The principal at Bellview Elementary in Ashland, Oregon has received this letter from the folks at Liberty Counsel instructing her that it’s perfectly appropriate to allow a Christmas tree at school. The principal took down the school’s Giving Tree, listeners to the Victoria Taft Show Friday will know, because a parent complained that the tree was a religious symbol. In its place she put two snowmen. This is what the Liberty Counsel said of the old switcheroo:
…the Establishment Clause also prohibits government from being hostile to religion. Selecting one legal holiday for negative treatment and special restrictions solely because it has some relgious aspect clearly demonstrates hostility to religion, generally, and Christianity, particularly, thereby violating the Establishment Clause. You have stated that the Christmas tree was taken down because it was a religious symbol and you did not want to make any students feel unwelcome. Such viewpoint discrimination can not withstand Constitutional scrutiny.
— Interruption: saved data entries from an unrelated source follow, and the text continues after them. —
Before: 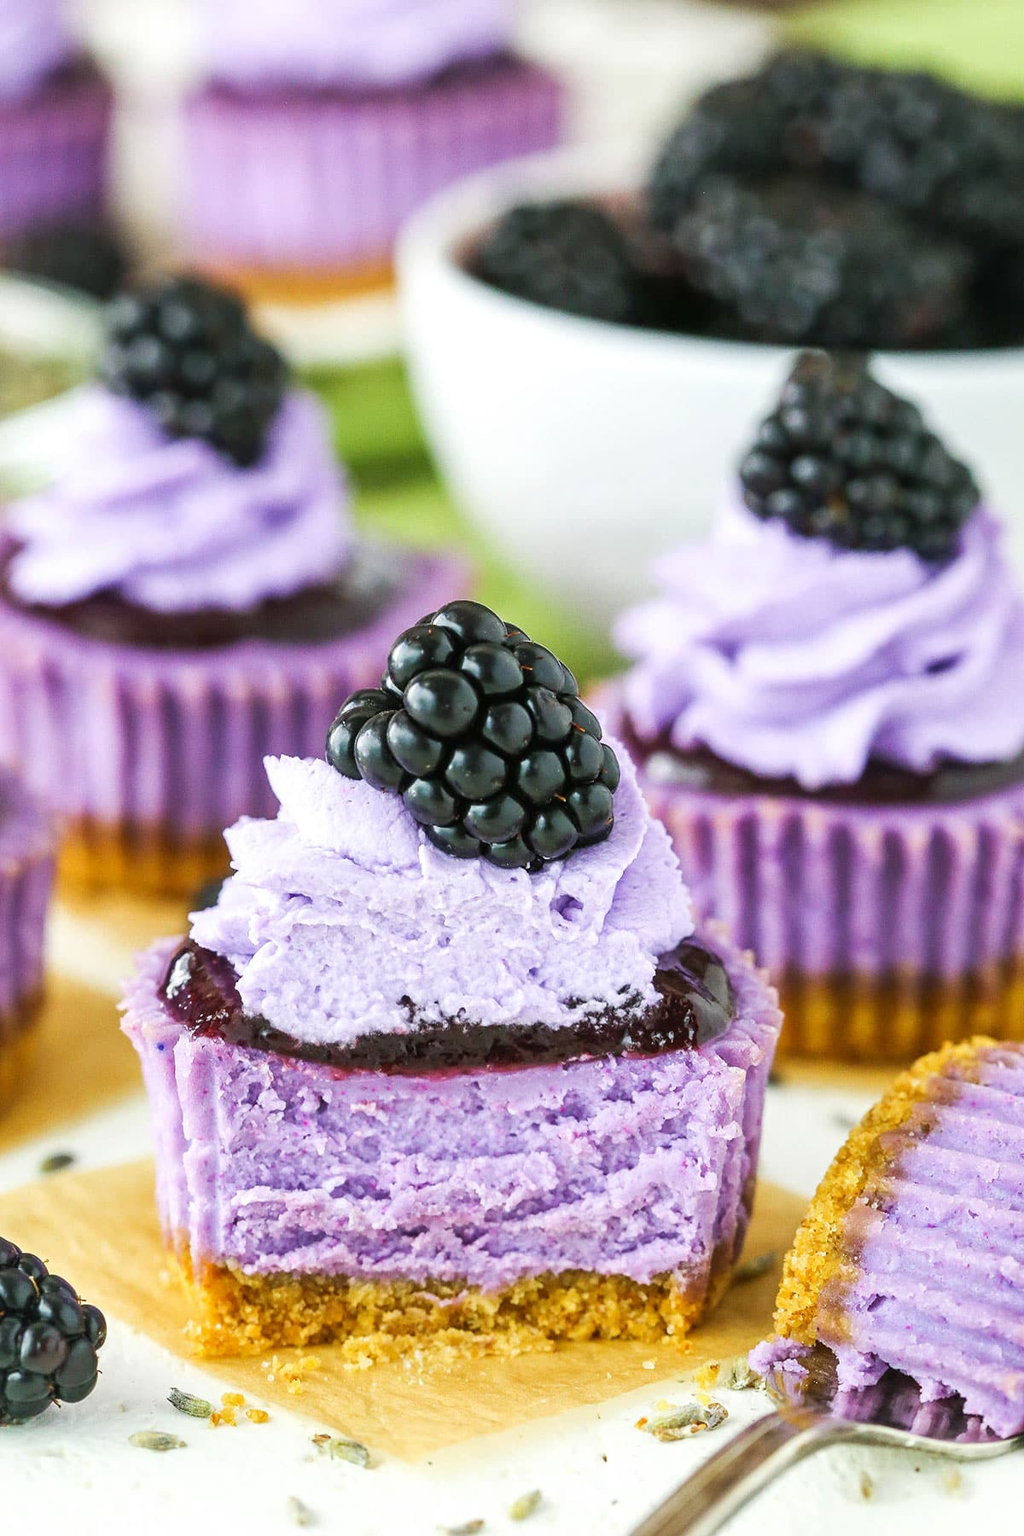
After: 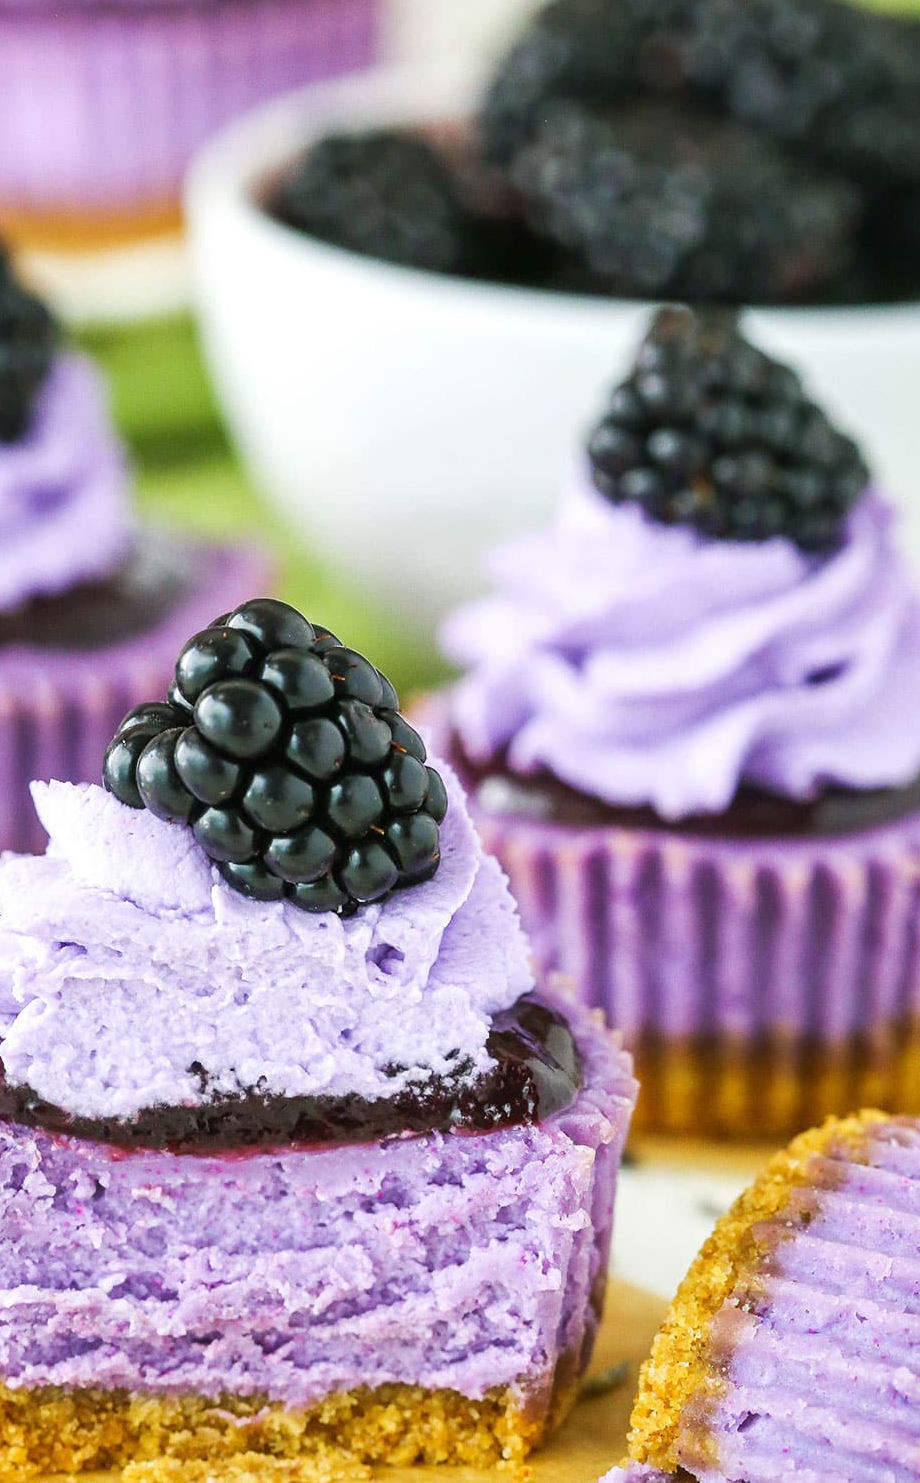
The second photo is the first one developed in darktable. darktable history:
crop: left 23.311%, top 5.833%, bottom 11.759%
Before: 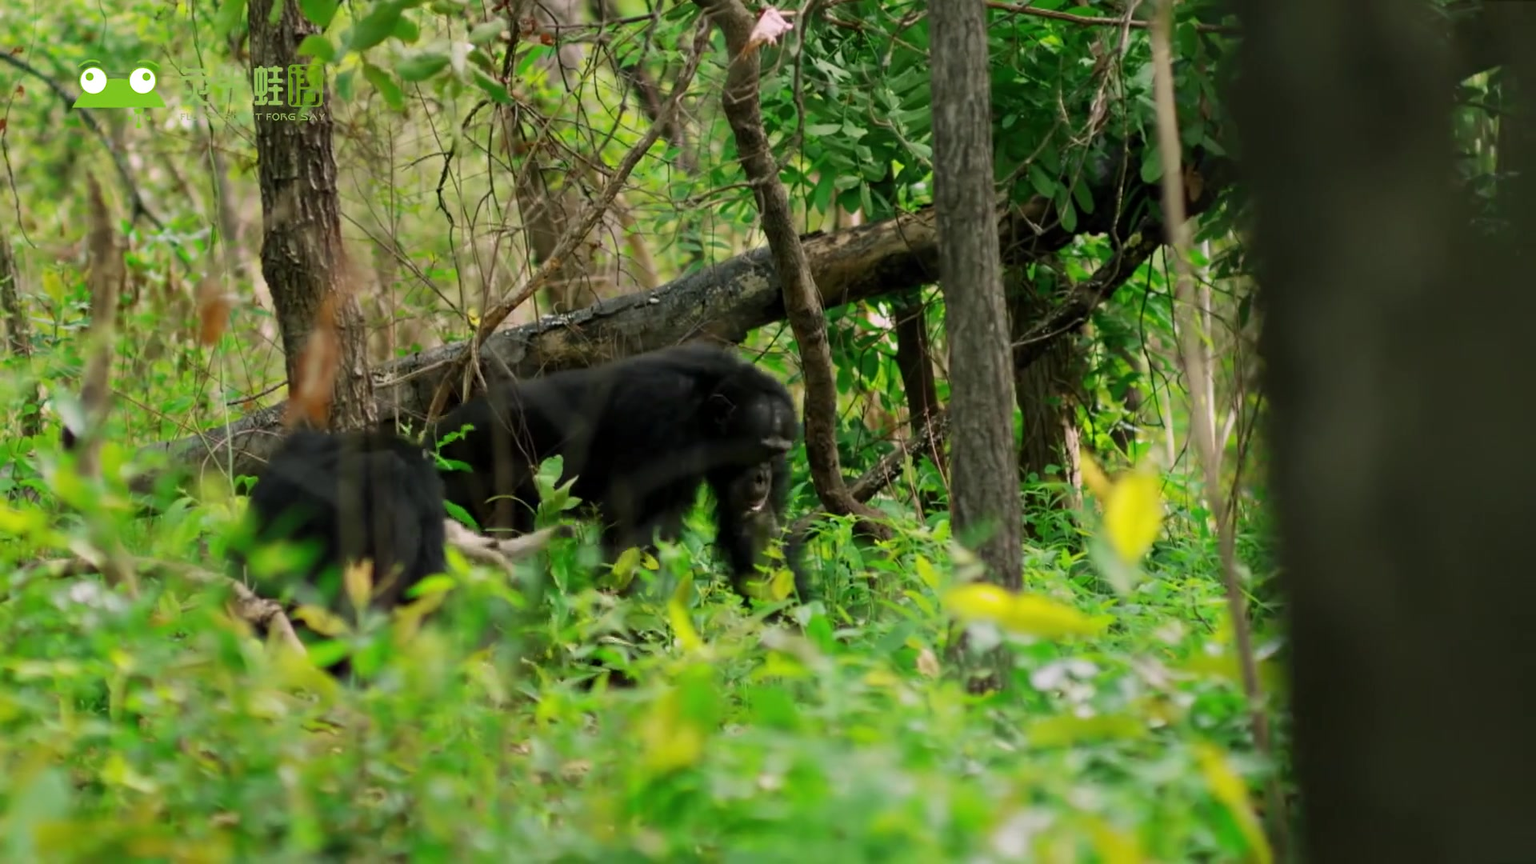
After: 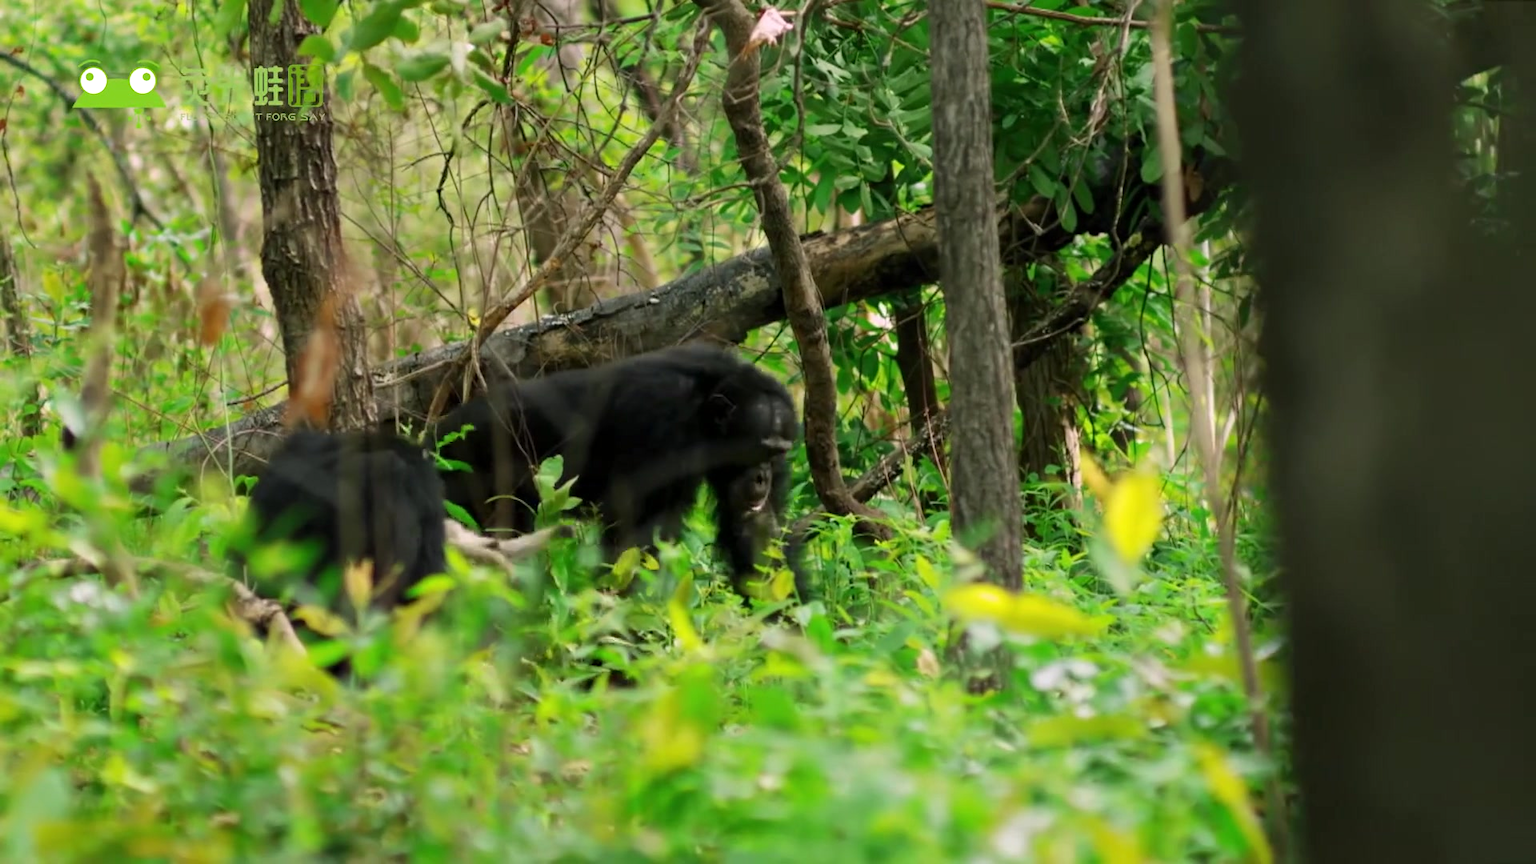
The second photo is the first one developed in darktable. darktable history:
exposure: exposure 0.226 EV, compensate exposure bias true, compensate highlight preservation false
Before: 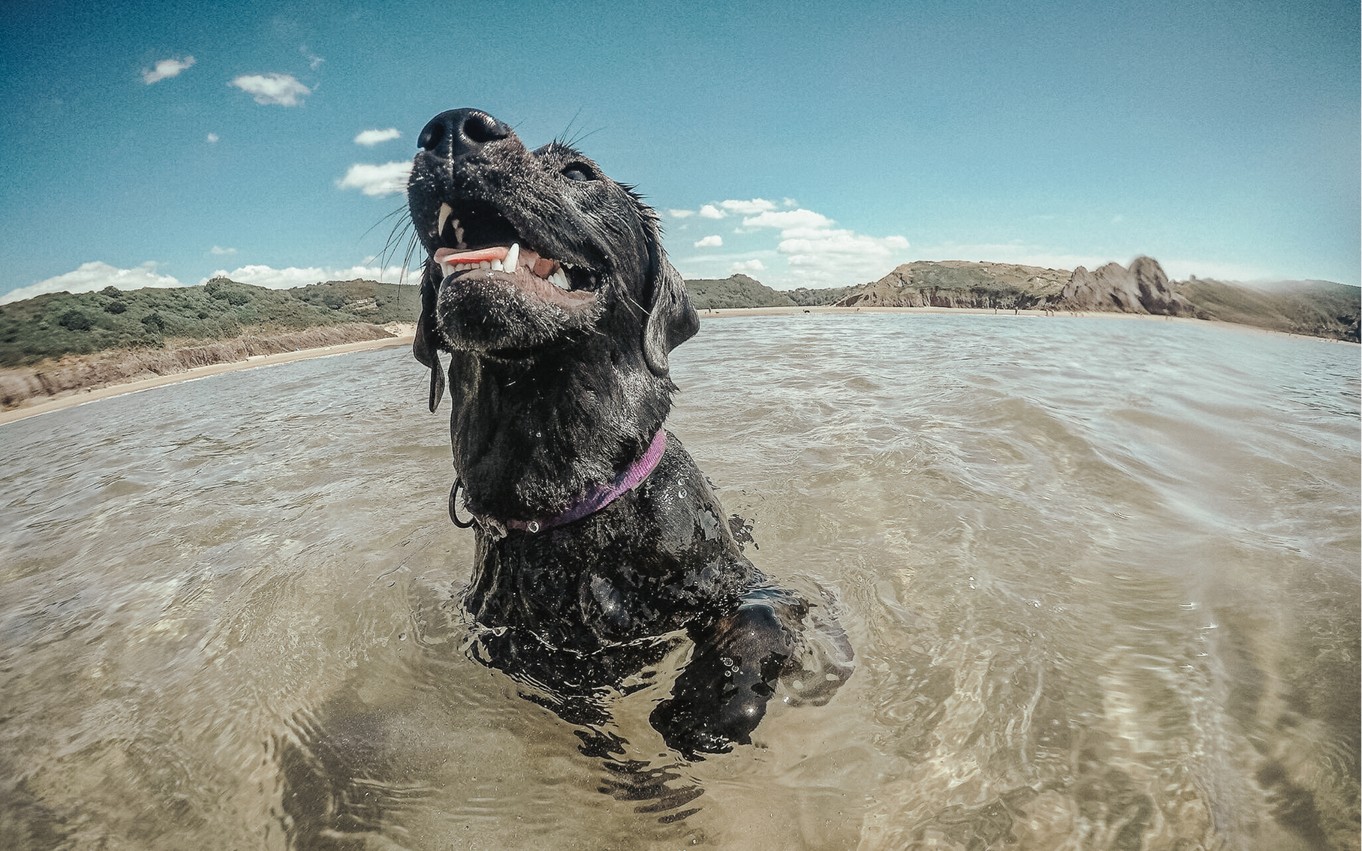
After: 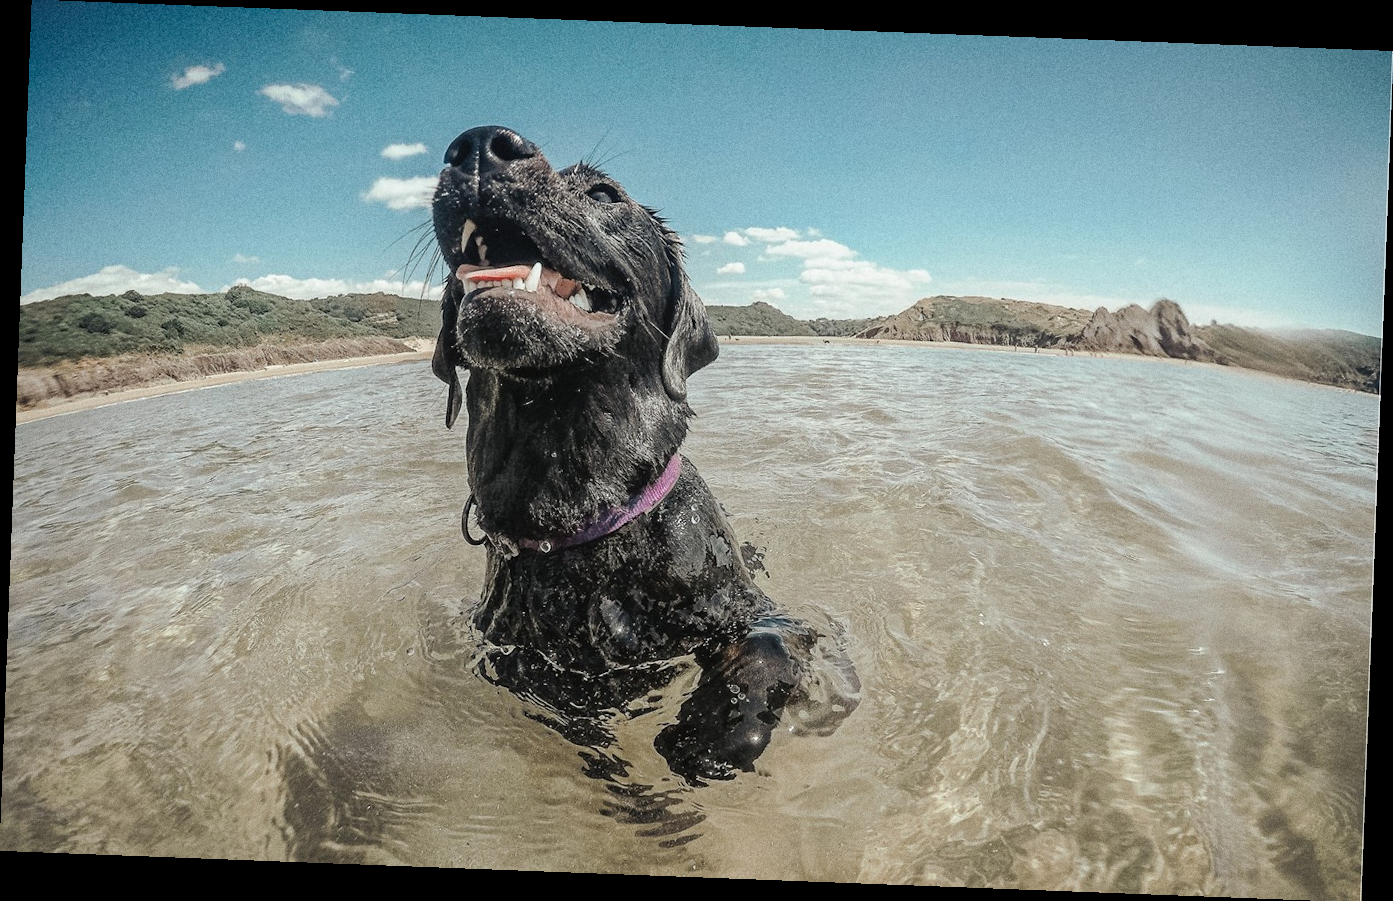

We write to request that you immediately replace the snowmen with the original display, the Chrstimas tree.
The Liberty Counsel also sent the Ashland school principal a legal memorandum on what’s acceptable in the public square and schools at Christmas (here). The following is part of a summary of what’s acceptable,
Public schools are not religion-free zones. Classroom discussion of the religious aspects of
the holidays is permissible. A holiday display in a classroom may include a nativity scene or other
religious imagery so long as the context also includes secular symbols. A choral performance may include religious songs. Indeed, the majority of the songs may be religious so long as the
performance also includes secular holiday songs. If the students select their own songs independent of the direction of school officials, then there is no requirement that the songs include secular numbers.
Students may distribute religious Christmas cards to their classmates during noninstructional
time, before or after school or between classes. If the students are not required to dress in uniform, then they may wear clothing with religious words or symbols or don religious jewelry.